Kai Buschmann, Initiator des Rundwanderwegs, auf dem jüdischen Friedhof von Hochberg. Foto: oh - oh

Im Rahmen der Remstal-Gartenschau ist der Rundwanderweg „Jüdische Spuren in Remseck“ eröffnet worden.

RemseckWer heute nach Hochberg kommt, folgt nicht mehr automatisch den historischen Pfaden entlang der naturgegebenen Straßen von Neckar und Rems – jenen verwunschenen Fußwegen durch die Auen im Mündungsbereich, wo einst wenige Hundert Meter hinter dem langen Sandstrand, der jetzt bei hochsommerlichen Temperaturen wieder die ersten Badegäste anlockt, unsichtbare Staats- und Kulturgrenzen verliefen. Die Schranken, die den jüdischen Bewohnern Hochbergs einen klar abgegrenzten Bezirk für das gesetzeskonforme Leben am Sabbat zuwiesen, sind längst verschwunden. Doch es gibt im heutigen Remseck noch jede Menge sichtbare Spuren jüdischen Lebens. Zu ihnen führt ein neuer, etwa sechs Kilometer langer Rundwanderweg, der jetzt in Anwesenheit der Generalkonsulin des Staates Israel für Süddeutschland, Sandra Simovich, und der Staatssekretärin im baden-württembergischen Ministerium für Ländlichen Raum, Friedlinde Gurr-Hirsch, offiziell eröffnet wurde. Konzipiert wurde er von dem Historiker und Theologen Kai Buschmann, der als Schulleiter in Stuttgart arbeitet.

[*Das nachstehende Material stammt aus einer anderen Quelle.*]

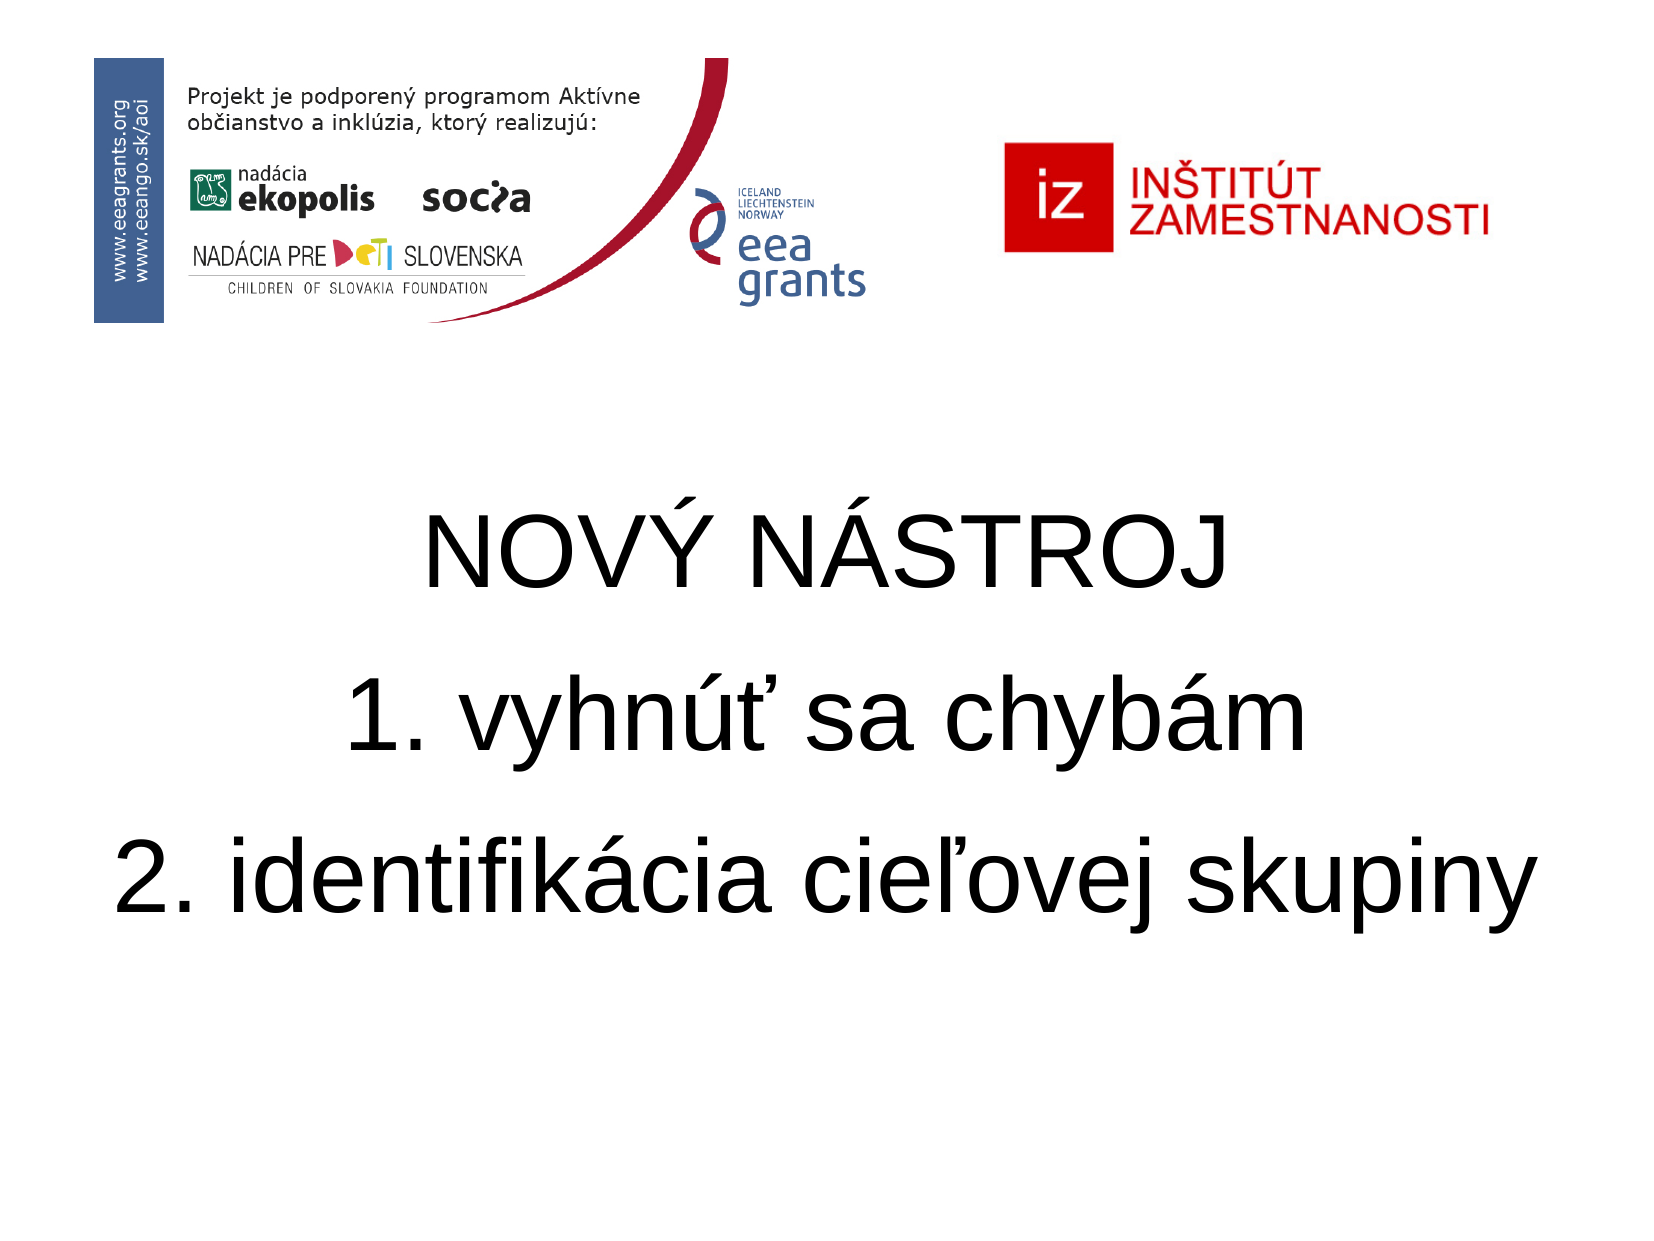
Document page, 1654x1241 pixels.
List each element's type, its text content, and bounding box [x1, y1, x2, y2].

subtitle NOVÝ NÁSTROJ 1. vyhnúť sa chybám 2. identifikácia cieľovej skupiny [82, 354, 1571, 1074]
picture [944, 47, 1548, 343]
picture [94, 58, 887, 324]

Hoch über dem „Zweistromland“ hatten sich bereits unter den Freiherren von Gemmingen seit den 1760er-Jahren die ersten Juden in Hochberg niedergelassen. Ihre Aufnahme war nicht unbedingt Ausdruck interreligiöser Willkommenskultur, sondern entsprang in erster Linie nüchternem ökonomischem Kalkül. Im Herzogtum Württemberg waren Juden seit dem ausgehenden Mittelalter nicht mehr geduldet. Auf der anderen Seite stellten die sogenannten Schutzjuden für solche kleineren Herrschaften, die nur dem fernen Kaiser in Wien untertan waren, eine willkommene Einnahmequelle dar. Denn neben einer Aufnahmegebühr hatten die Zugezogenen jährliche Schutzzahlungen zu leisten. Auch als der neue Herr von Hochberg am Ende des 18. Jahrhunderts Carl Eugen hieß, änderte sich für die ansässigen Schutzjuden nichts – der württembergische Landesherr schlug die neue Herrschaft seinem herzoglichen Kammergut zu, sodass hier das territoriale Niederlassungsverbot nicht wirksam wurde.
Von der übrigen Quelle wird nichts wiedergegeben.